Un tempo, LinkedIn è stato il luogo digitale dove le persone pubblicavano congratulazioni per i nuovi impieghi, anniversari lavorativi e aggiornamenti di curriculum.
Un tono sobrio, spesso impersonale, pensato per rafforzare la propria immagine professionale senza mai esporsi troppo. Ma negli ultimi anni qualcosa è cambiato, e in modo profondo.
Oggi LinkedIn è diventato il palcoscenico dove lavoro e vita si intrecciano, dove si raccontano insuccessi, paure, cambiamenti e riflessioni personali. E quel tono, un tempo così formale, si è fatto più umano.
Il nuovo stile della credibilità
Il fenomeno è legato a una trasformazione più ampia del concetto di autorevolezza online.
Se prima la professionalità si misurava in titoli e certificazioni, oggi passa sempre più attraverso l’autenticità, la trasparenza e la capacità di condividere il proprio vissuto.
Su LinkedIn, questo si traduce in post dove si parla di burnout, di licenziamenti, di cambi di rotta ma anche di speranze e piccoli traguardi quotidiani. L’autopromozione si fa meno patinata e più reale, e proprio per questo più efficace.
Non si tratta semplicemente di una “TikTok-izzazione” del tono: i contenuti restano saldamente ancorati alla dimensione professionale, ma assumono sfumature che un tempo sarebbero apparse fuori luogo.
Il dietro le quinte di una presentazione andata male, le emozioni nel lasciare un lavoro, le riflessioni su cosa significhi “avere successo” oggi: sono questi i nuovi contenuti che funzionano su LinkedIn.
Si tratta di un mix di personale e professionale che crea connessioni più profonde rispetto a un banale aggiornamento del titolo in bacheca.
LinkedIn, una piattaforma che si adatta
LinkedIn ha colto il cambiamento e lo ha favorito.

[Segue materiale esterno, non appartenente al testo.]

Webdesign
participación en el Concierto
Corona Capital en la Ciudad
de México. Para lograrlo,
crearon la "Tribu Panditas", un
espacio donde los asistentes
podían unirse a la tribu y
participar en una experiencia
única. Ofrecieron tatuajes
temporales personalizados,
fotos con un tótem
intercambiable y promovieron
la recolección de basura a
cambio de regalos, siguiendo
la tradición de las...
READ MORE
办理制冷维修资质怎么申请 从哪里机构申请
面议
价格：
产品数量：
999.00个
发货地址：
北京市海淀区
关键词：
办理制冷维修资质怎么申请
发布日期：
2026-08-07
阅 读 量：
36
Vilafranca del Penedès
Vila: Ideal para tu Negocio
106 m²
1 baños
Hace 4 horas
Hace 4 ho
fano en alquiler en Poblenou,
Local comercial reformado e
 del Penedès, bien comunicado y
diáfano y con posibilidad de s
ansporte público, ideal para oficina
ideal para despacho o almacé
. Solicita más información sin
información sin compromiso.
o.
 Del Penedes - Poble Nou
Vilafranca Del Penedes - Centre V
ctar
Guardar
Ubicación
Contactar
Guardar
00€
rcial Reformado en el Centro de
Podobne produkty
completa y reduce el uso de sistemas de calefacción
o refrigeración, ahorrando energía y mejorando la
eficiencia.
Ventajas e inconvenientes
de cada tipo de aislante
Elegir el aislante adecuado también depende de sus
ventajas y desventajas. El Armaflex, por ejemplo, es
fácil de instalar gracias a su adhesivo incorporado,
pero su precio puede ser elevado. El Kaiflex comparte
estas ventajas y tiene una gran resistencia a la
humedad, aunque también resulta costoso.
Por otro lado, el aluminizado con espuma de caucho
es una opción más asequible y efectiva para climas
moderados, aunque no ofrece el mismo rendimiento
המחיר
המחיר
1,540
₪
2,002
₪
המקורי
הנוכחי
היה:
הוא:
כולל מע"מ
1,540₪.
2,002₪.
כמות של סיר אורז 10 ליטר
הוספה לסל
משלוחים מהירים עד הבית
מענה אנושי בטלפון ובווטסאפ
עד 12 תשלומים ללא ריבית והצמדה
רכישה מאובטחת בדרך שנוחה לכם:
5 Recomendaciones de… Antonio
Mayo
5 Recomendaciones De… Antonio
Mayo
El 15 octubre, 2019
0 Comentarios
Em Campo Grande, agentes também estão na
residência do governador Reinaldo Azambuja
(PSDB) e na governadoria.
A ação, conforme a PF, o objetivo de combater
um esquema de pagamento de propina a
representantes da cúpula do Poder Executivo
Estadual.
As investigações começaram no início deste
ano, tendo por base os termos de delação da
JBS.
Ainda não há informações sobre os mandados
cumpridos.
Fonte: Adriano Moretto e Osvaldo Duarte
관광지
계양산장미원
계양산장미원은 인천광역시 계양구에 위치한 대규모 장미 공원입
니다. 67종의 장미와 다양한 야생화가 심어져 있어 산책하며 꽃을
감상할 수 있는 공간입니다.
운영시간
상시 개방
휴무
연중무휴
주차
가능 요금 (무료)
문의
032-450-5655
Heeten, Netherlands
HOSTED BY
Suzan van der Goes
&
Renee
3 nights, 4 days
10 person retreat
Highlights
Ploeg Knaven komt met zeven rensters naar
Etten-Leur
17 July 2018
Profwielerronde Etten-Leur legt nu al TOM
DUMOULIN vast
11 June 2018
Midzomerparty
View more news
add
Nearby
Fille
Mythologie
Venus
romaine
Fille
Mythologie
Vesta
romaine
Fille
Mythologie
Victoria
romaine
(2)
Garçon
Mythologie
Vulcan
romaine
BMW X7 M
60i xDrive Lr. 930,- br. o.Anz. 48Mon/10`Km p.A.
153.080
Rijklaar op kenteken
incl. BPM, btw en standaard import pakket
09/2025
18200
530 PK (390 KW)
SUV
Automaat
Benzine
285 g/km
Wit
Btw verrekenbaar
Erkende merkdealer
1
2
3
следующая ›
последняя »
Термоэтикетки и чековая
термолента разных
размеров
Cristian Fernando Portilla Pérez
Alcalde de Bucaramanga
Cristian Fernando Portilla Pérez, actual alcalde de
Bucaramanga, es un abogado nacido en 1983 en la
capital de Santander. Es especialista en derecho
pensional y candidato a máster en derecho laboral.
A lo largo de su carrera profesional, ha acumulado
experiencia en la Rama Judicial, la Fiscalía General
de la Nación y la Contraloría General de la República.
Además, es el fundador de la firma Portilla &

L’introduzione della “creator mode”, di funzionalità video più evolute e di strumenti di analisi per chi pubblica, ha reso la piattaforma più simile, nei meccanismi, ai social network tradizionali.
Ma con una differenza chiave: qui il pubblico non cerca intrattenimento, ma ispirazione, idee, opportunità. Chi crea contenuti non punta solo alla visibilità, ma a costruire relazioni professionali, trovare clienti, lanciare progetti.
Un altro elemento che distingue LinkedIn è la durata dei contenuti nel feed.
A differenza di Instagram o TikTok, dove tutto è fugace, su LinkedIn i post continuano a circolare per giorni – a volte settimane – ogni volta che qualcuno mette un like o lascia un commento.
Questo meccanismo favorisce la scoperta lenta e approfondita, premiando chi ha qualcosa da dire più che chi grida più forte.
Quello che emerge è un linguaggio nuovo, ibrido, a metà strada tra il diario personale e il memo aziendale. Merito anche del fatto che, secondo la società di ricerca Emarketer, nel 2025 gli utenti mensili appartenenti alla Gen Z raggiungeranno quota 23,1 milioni, in crescita rispetto ai 21,1 milioni registrati l’anno precedente.
Il nuovo tone of voice di LinkedIn riflette allora le trasformazioni profonde del mondo del lavoro: la precarietà, la ricerca di senso, il desiderio di autenticità.
In questo contesto, LinkedIn non è più solo una piattaforma per trovare lavoro ma un luogo dove costruire una reputazione, una rete e – magari – una vera e propria attività.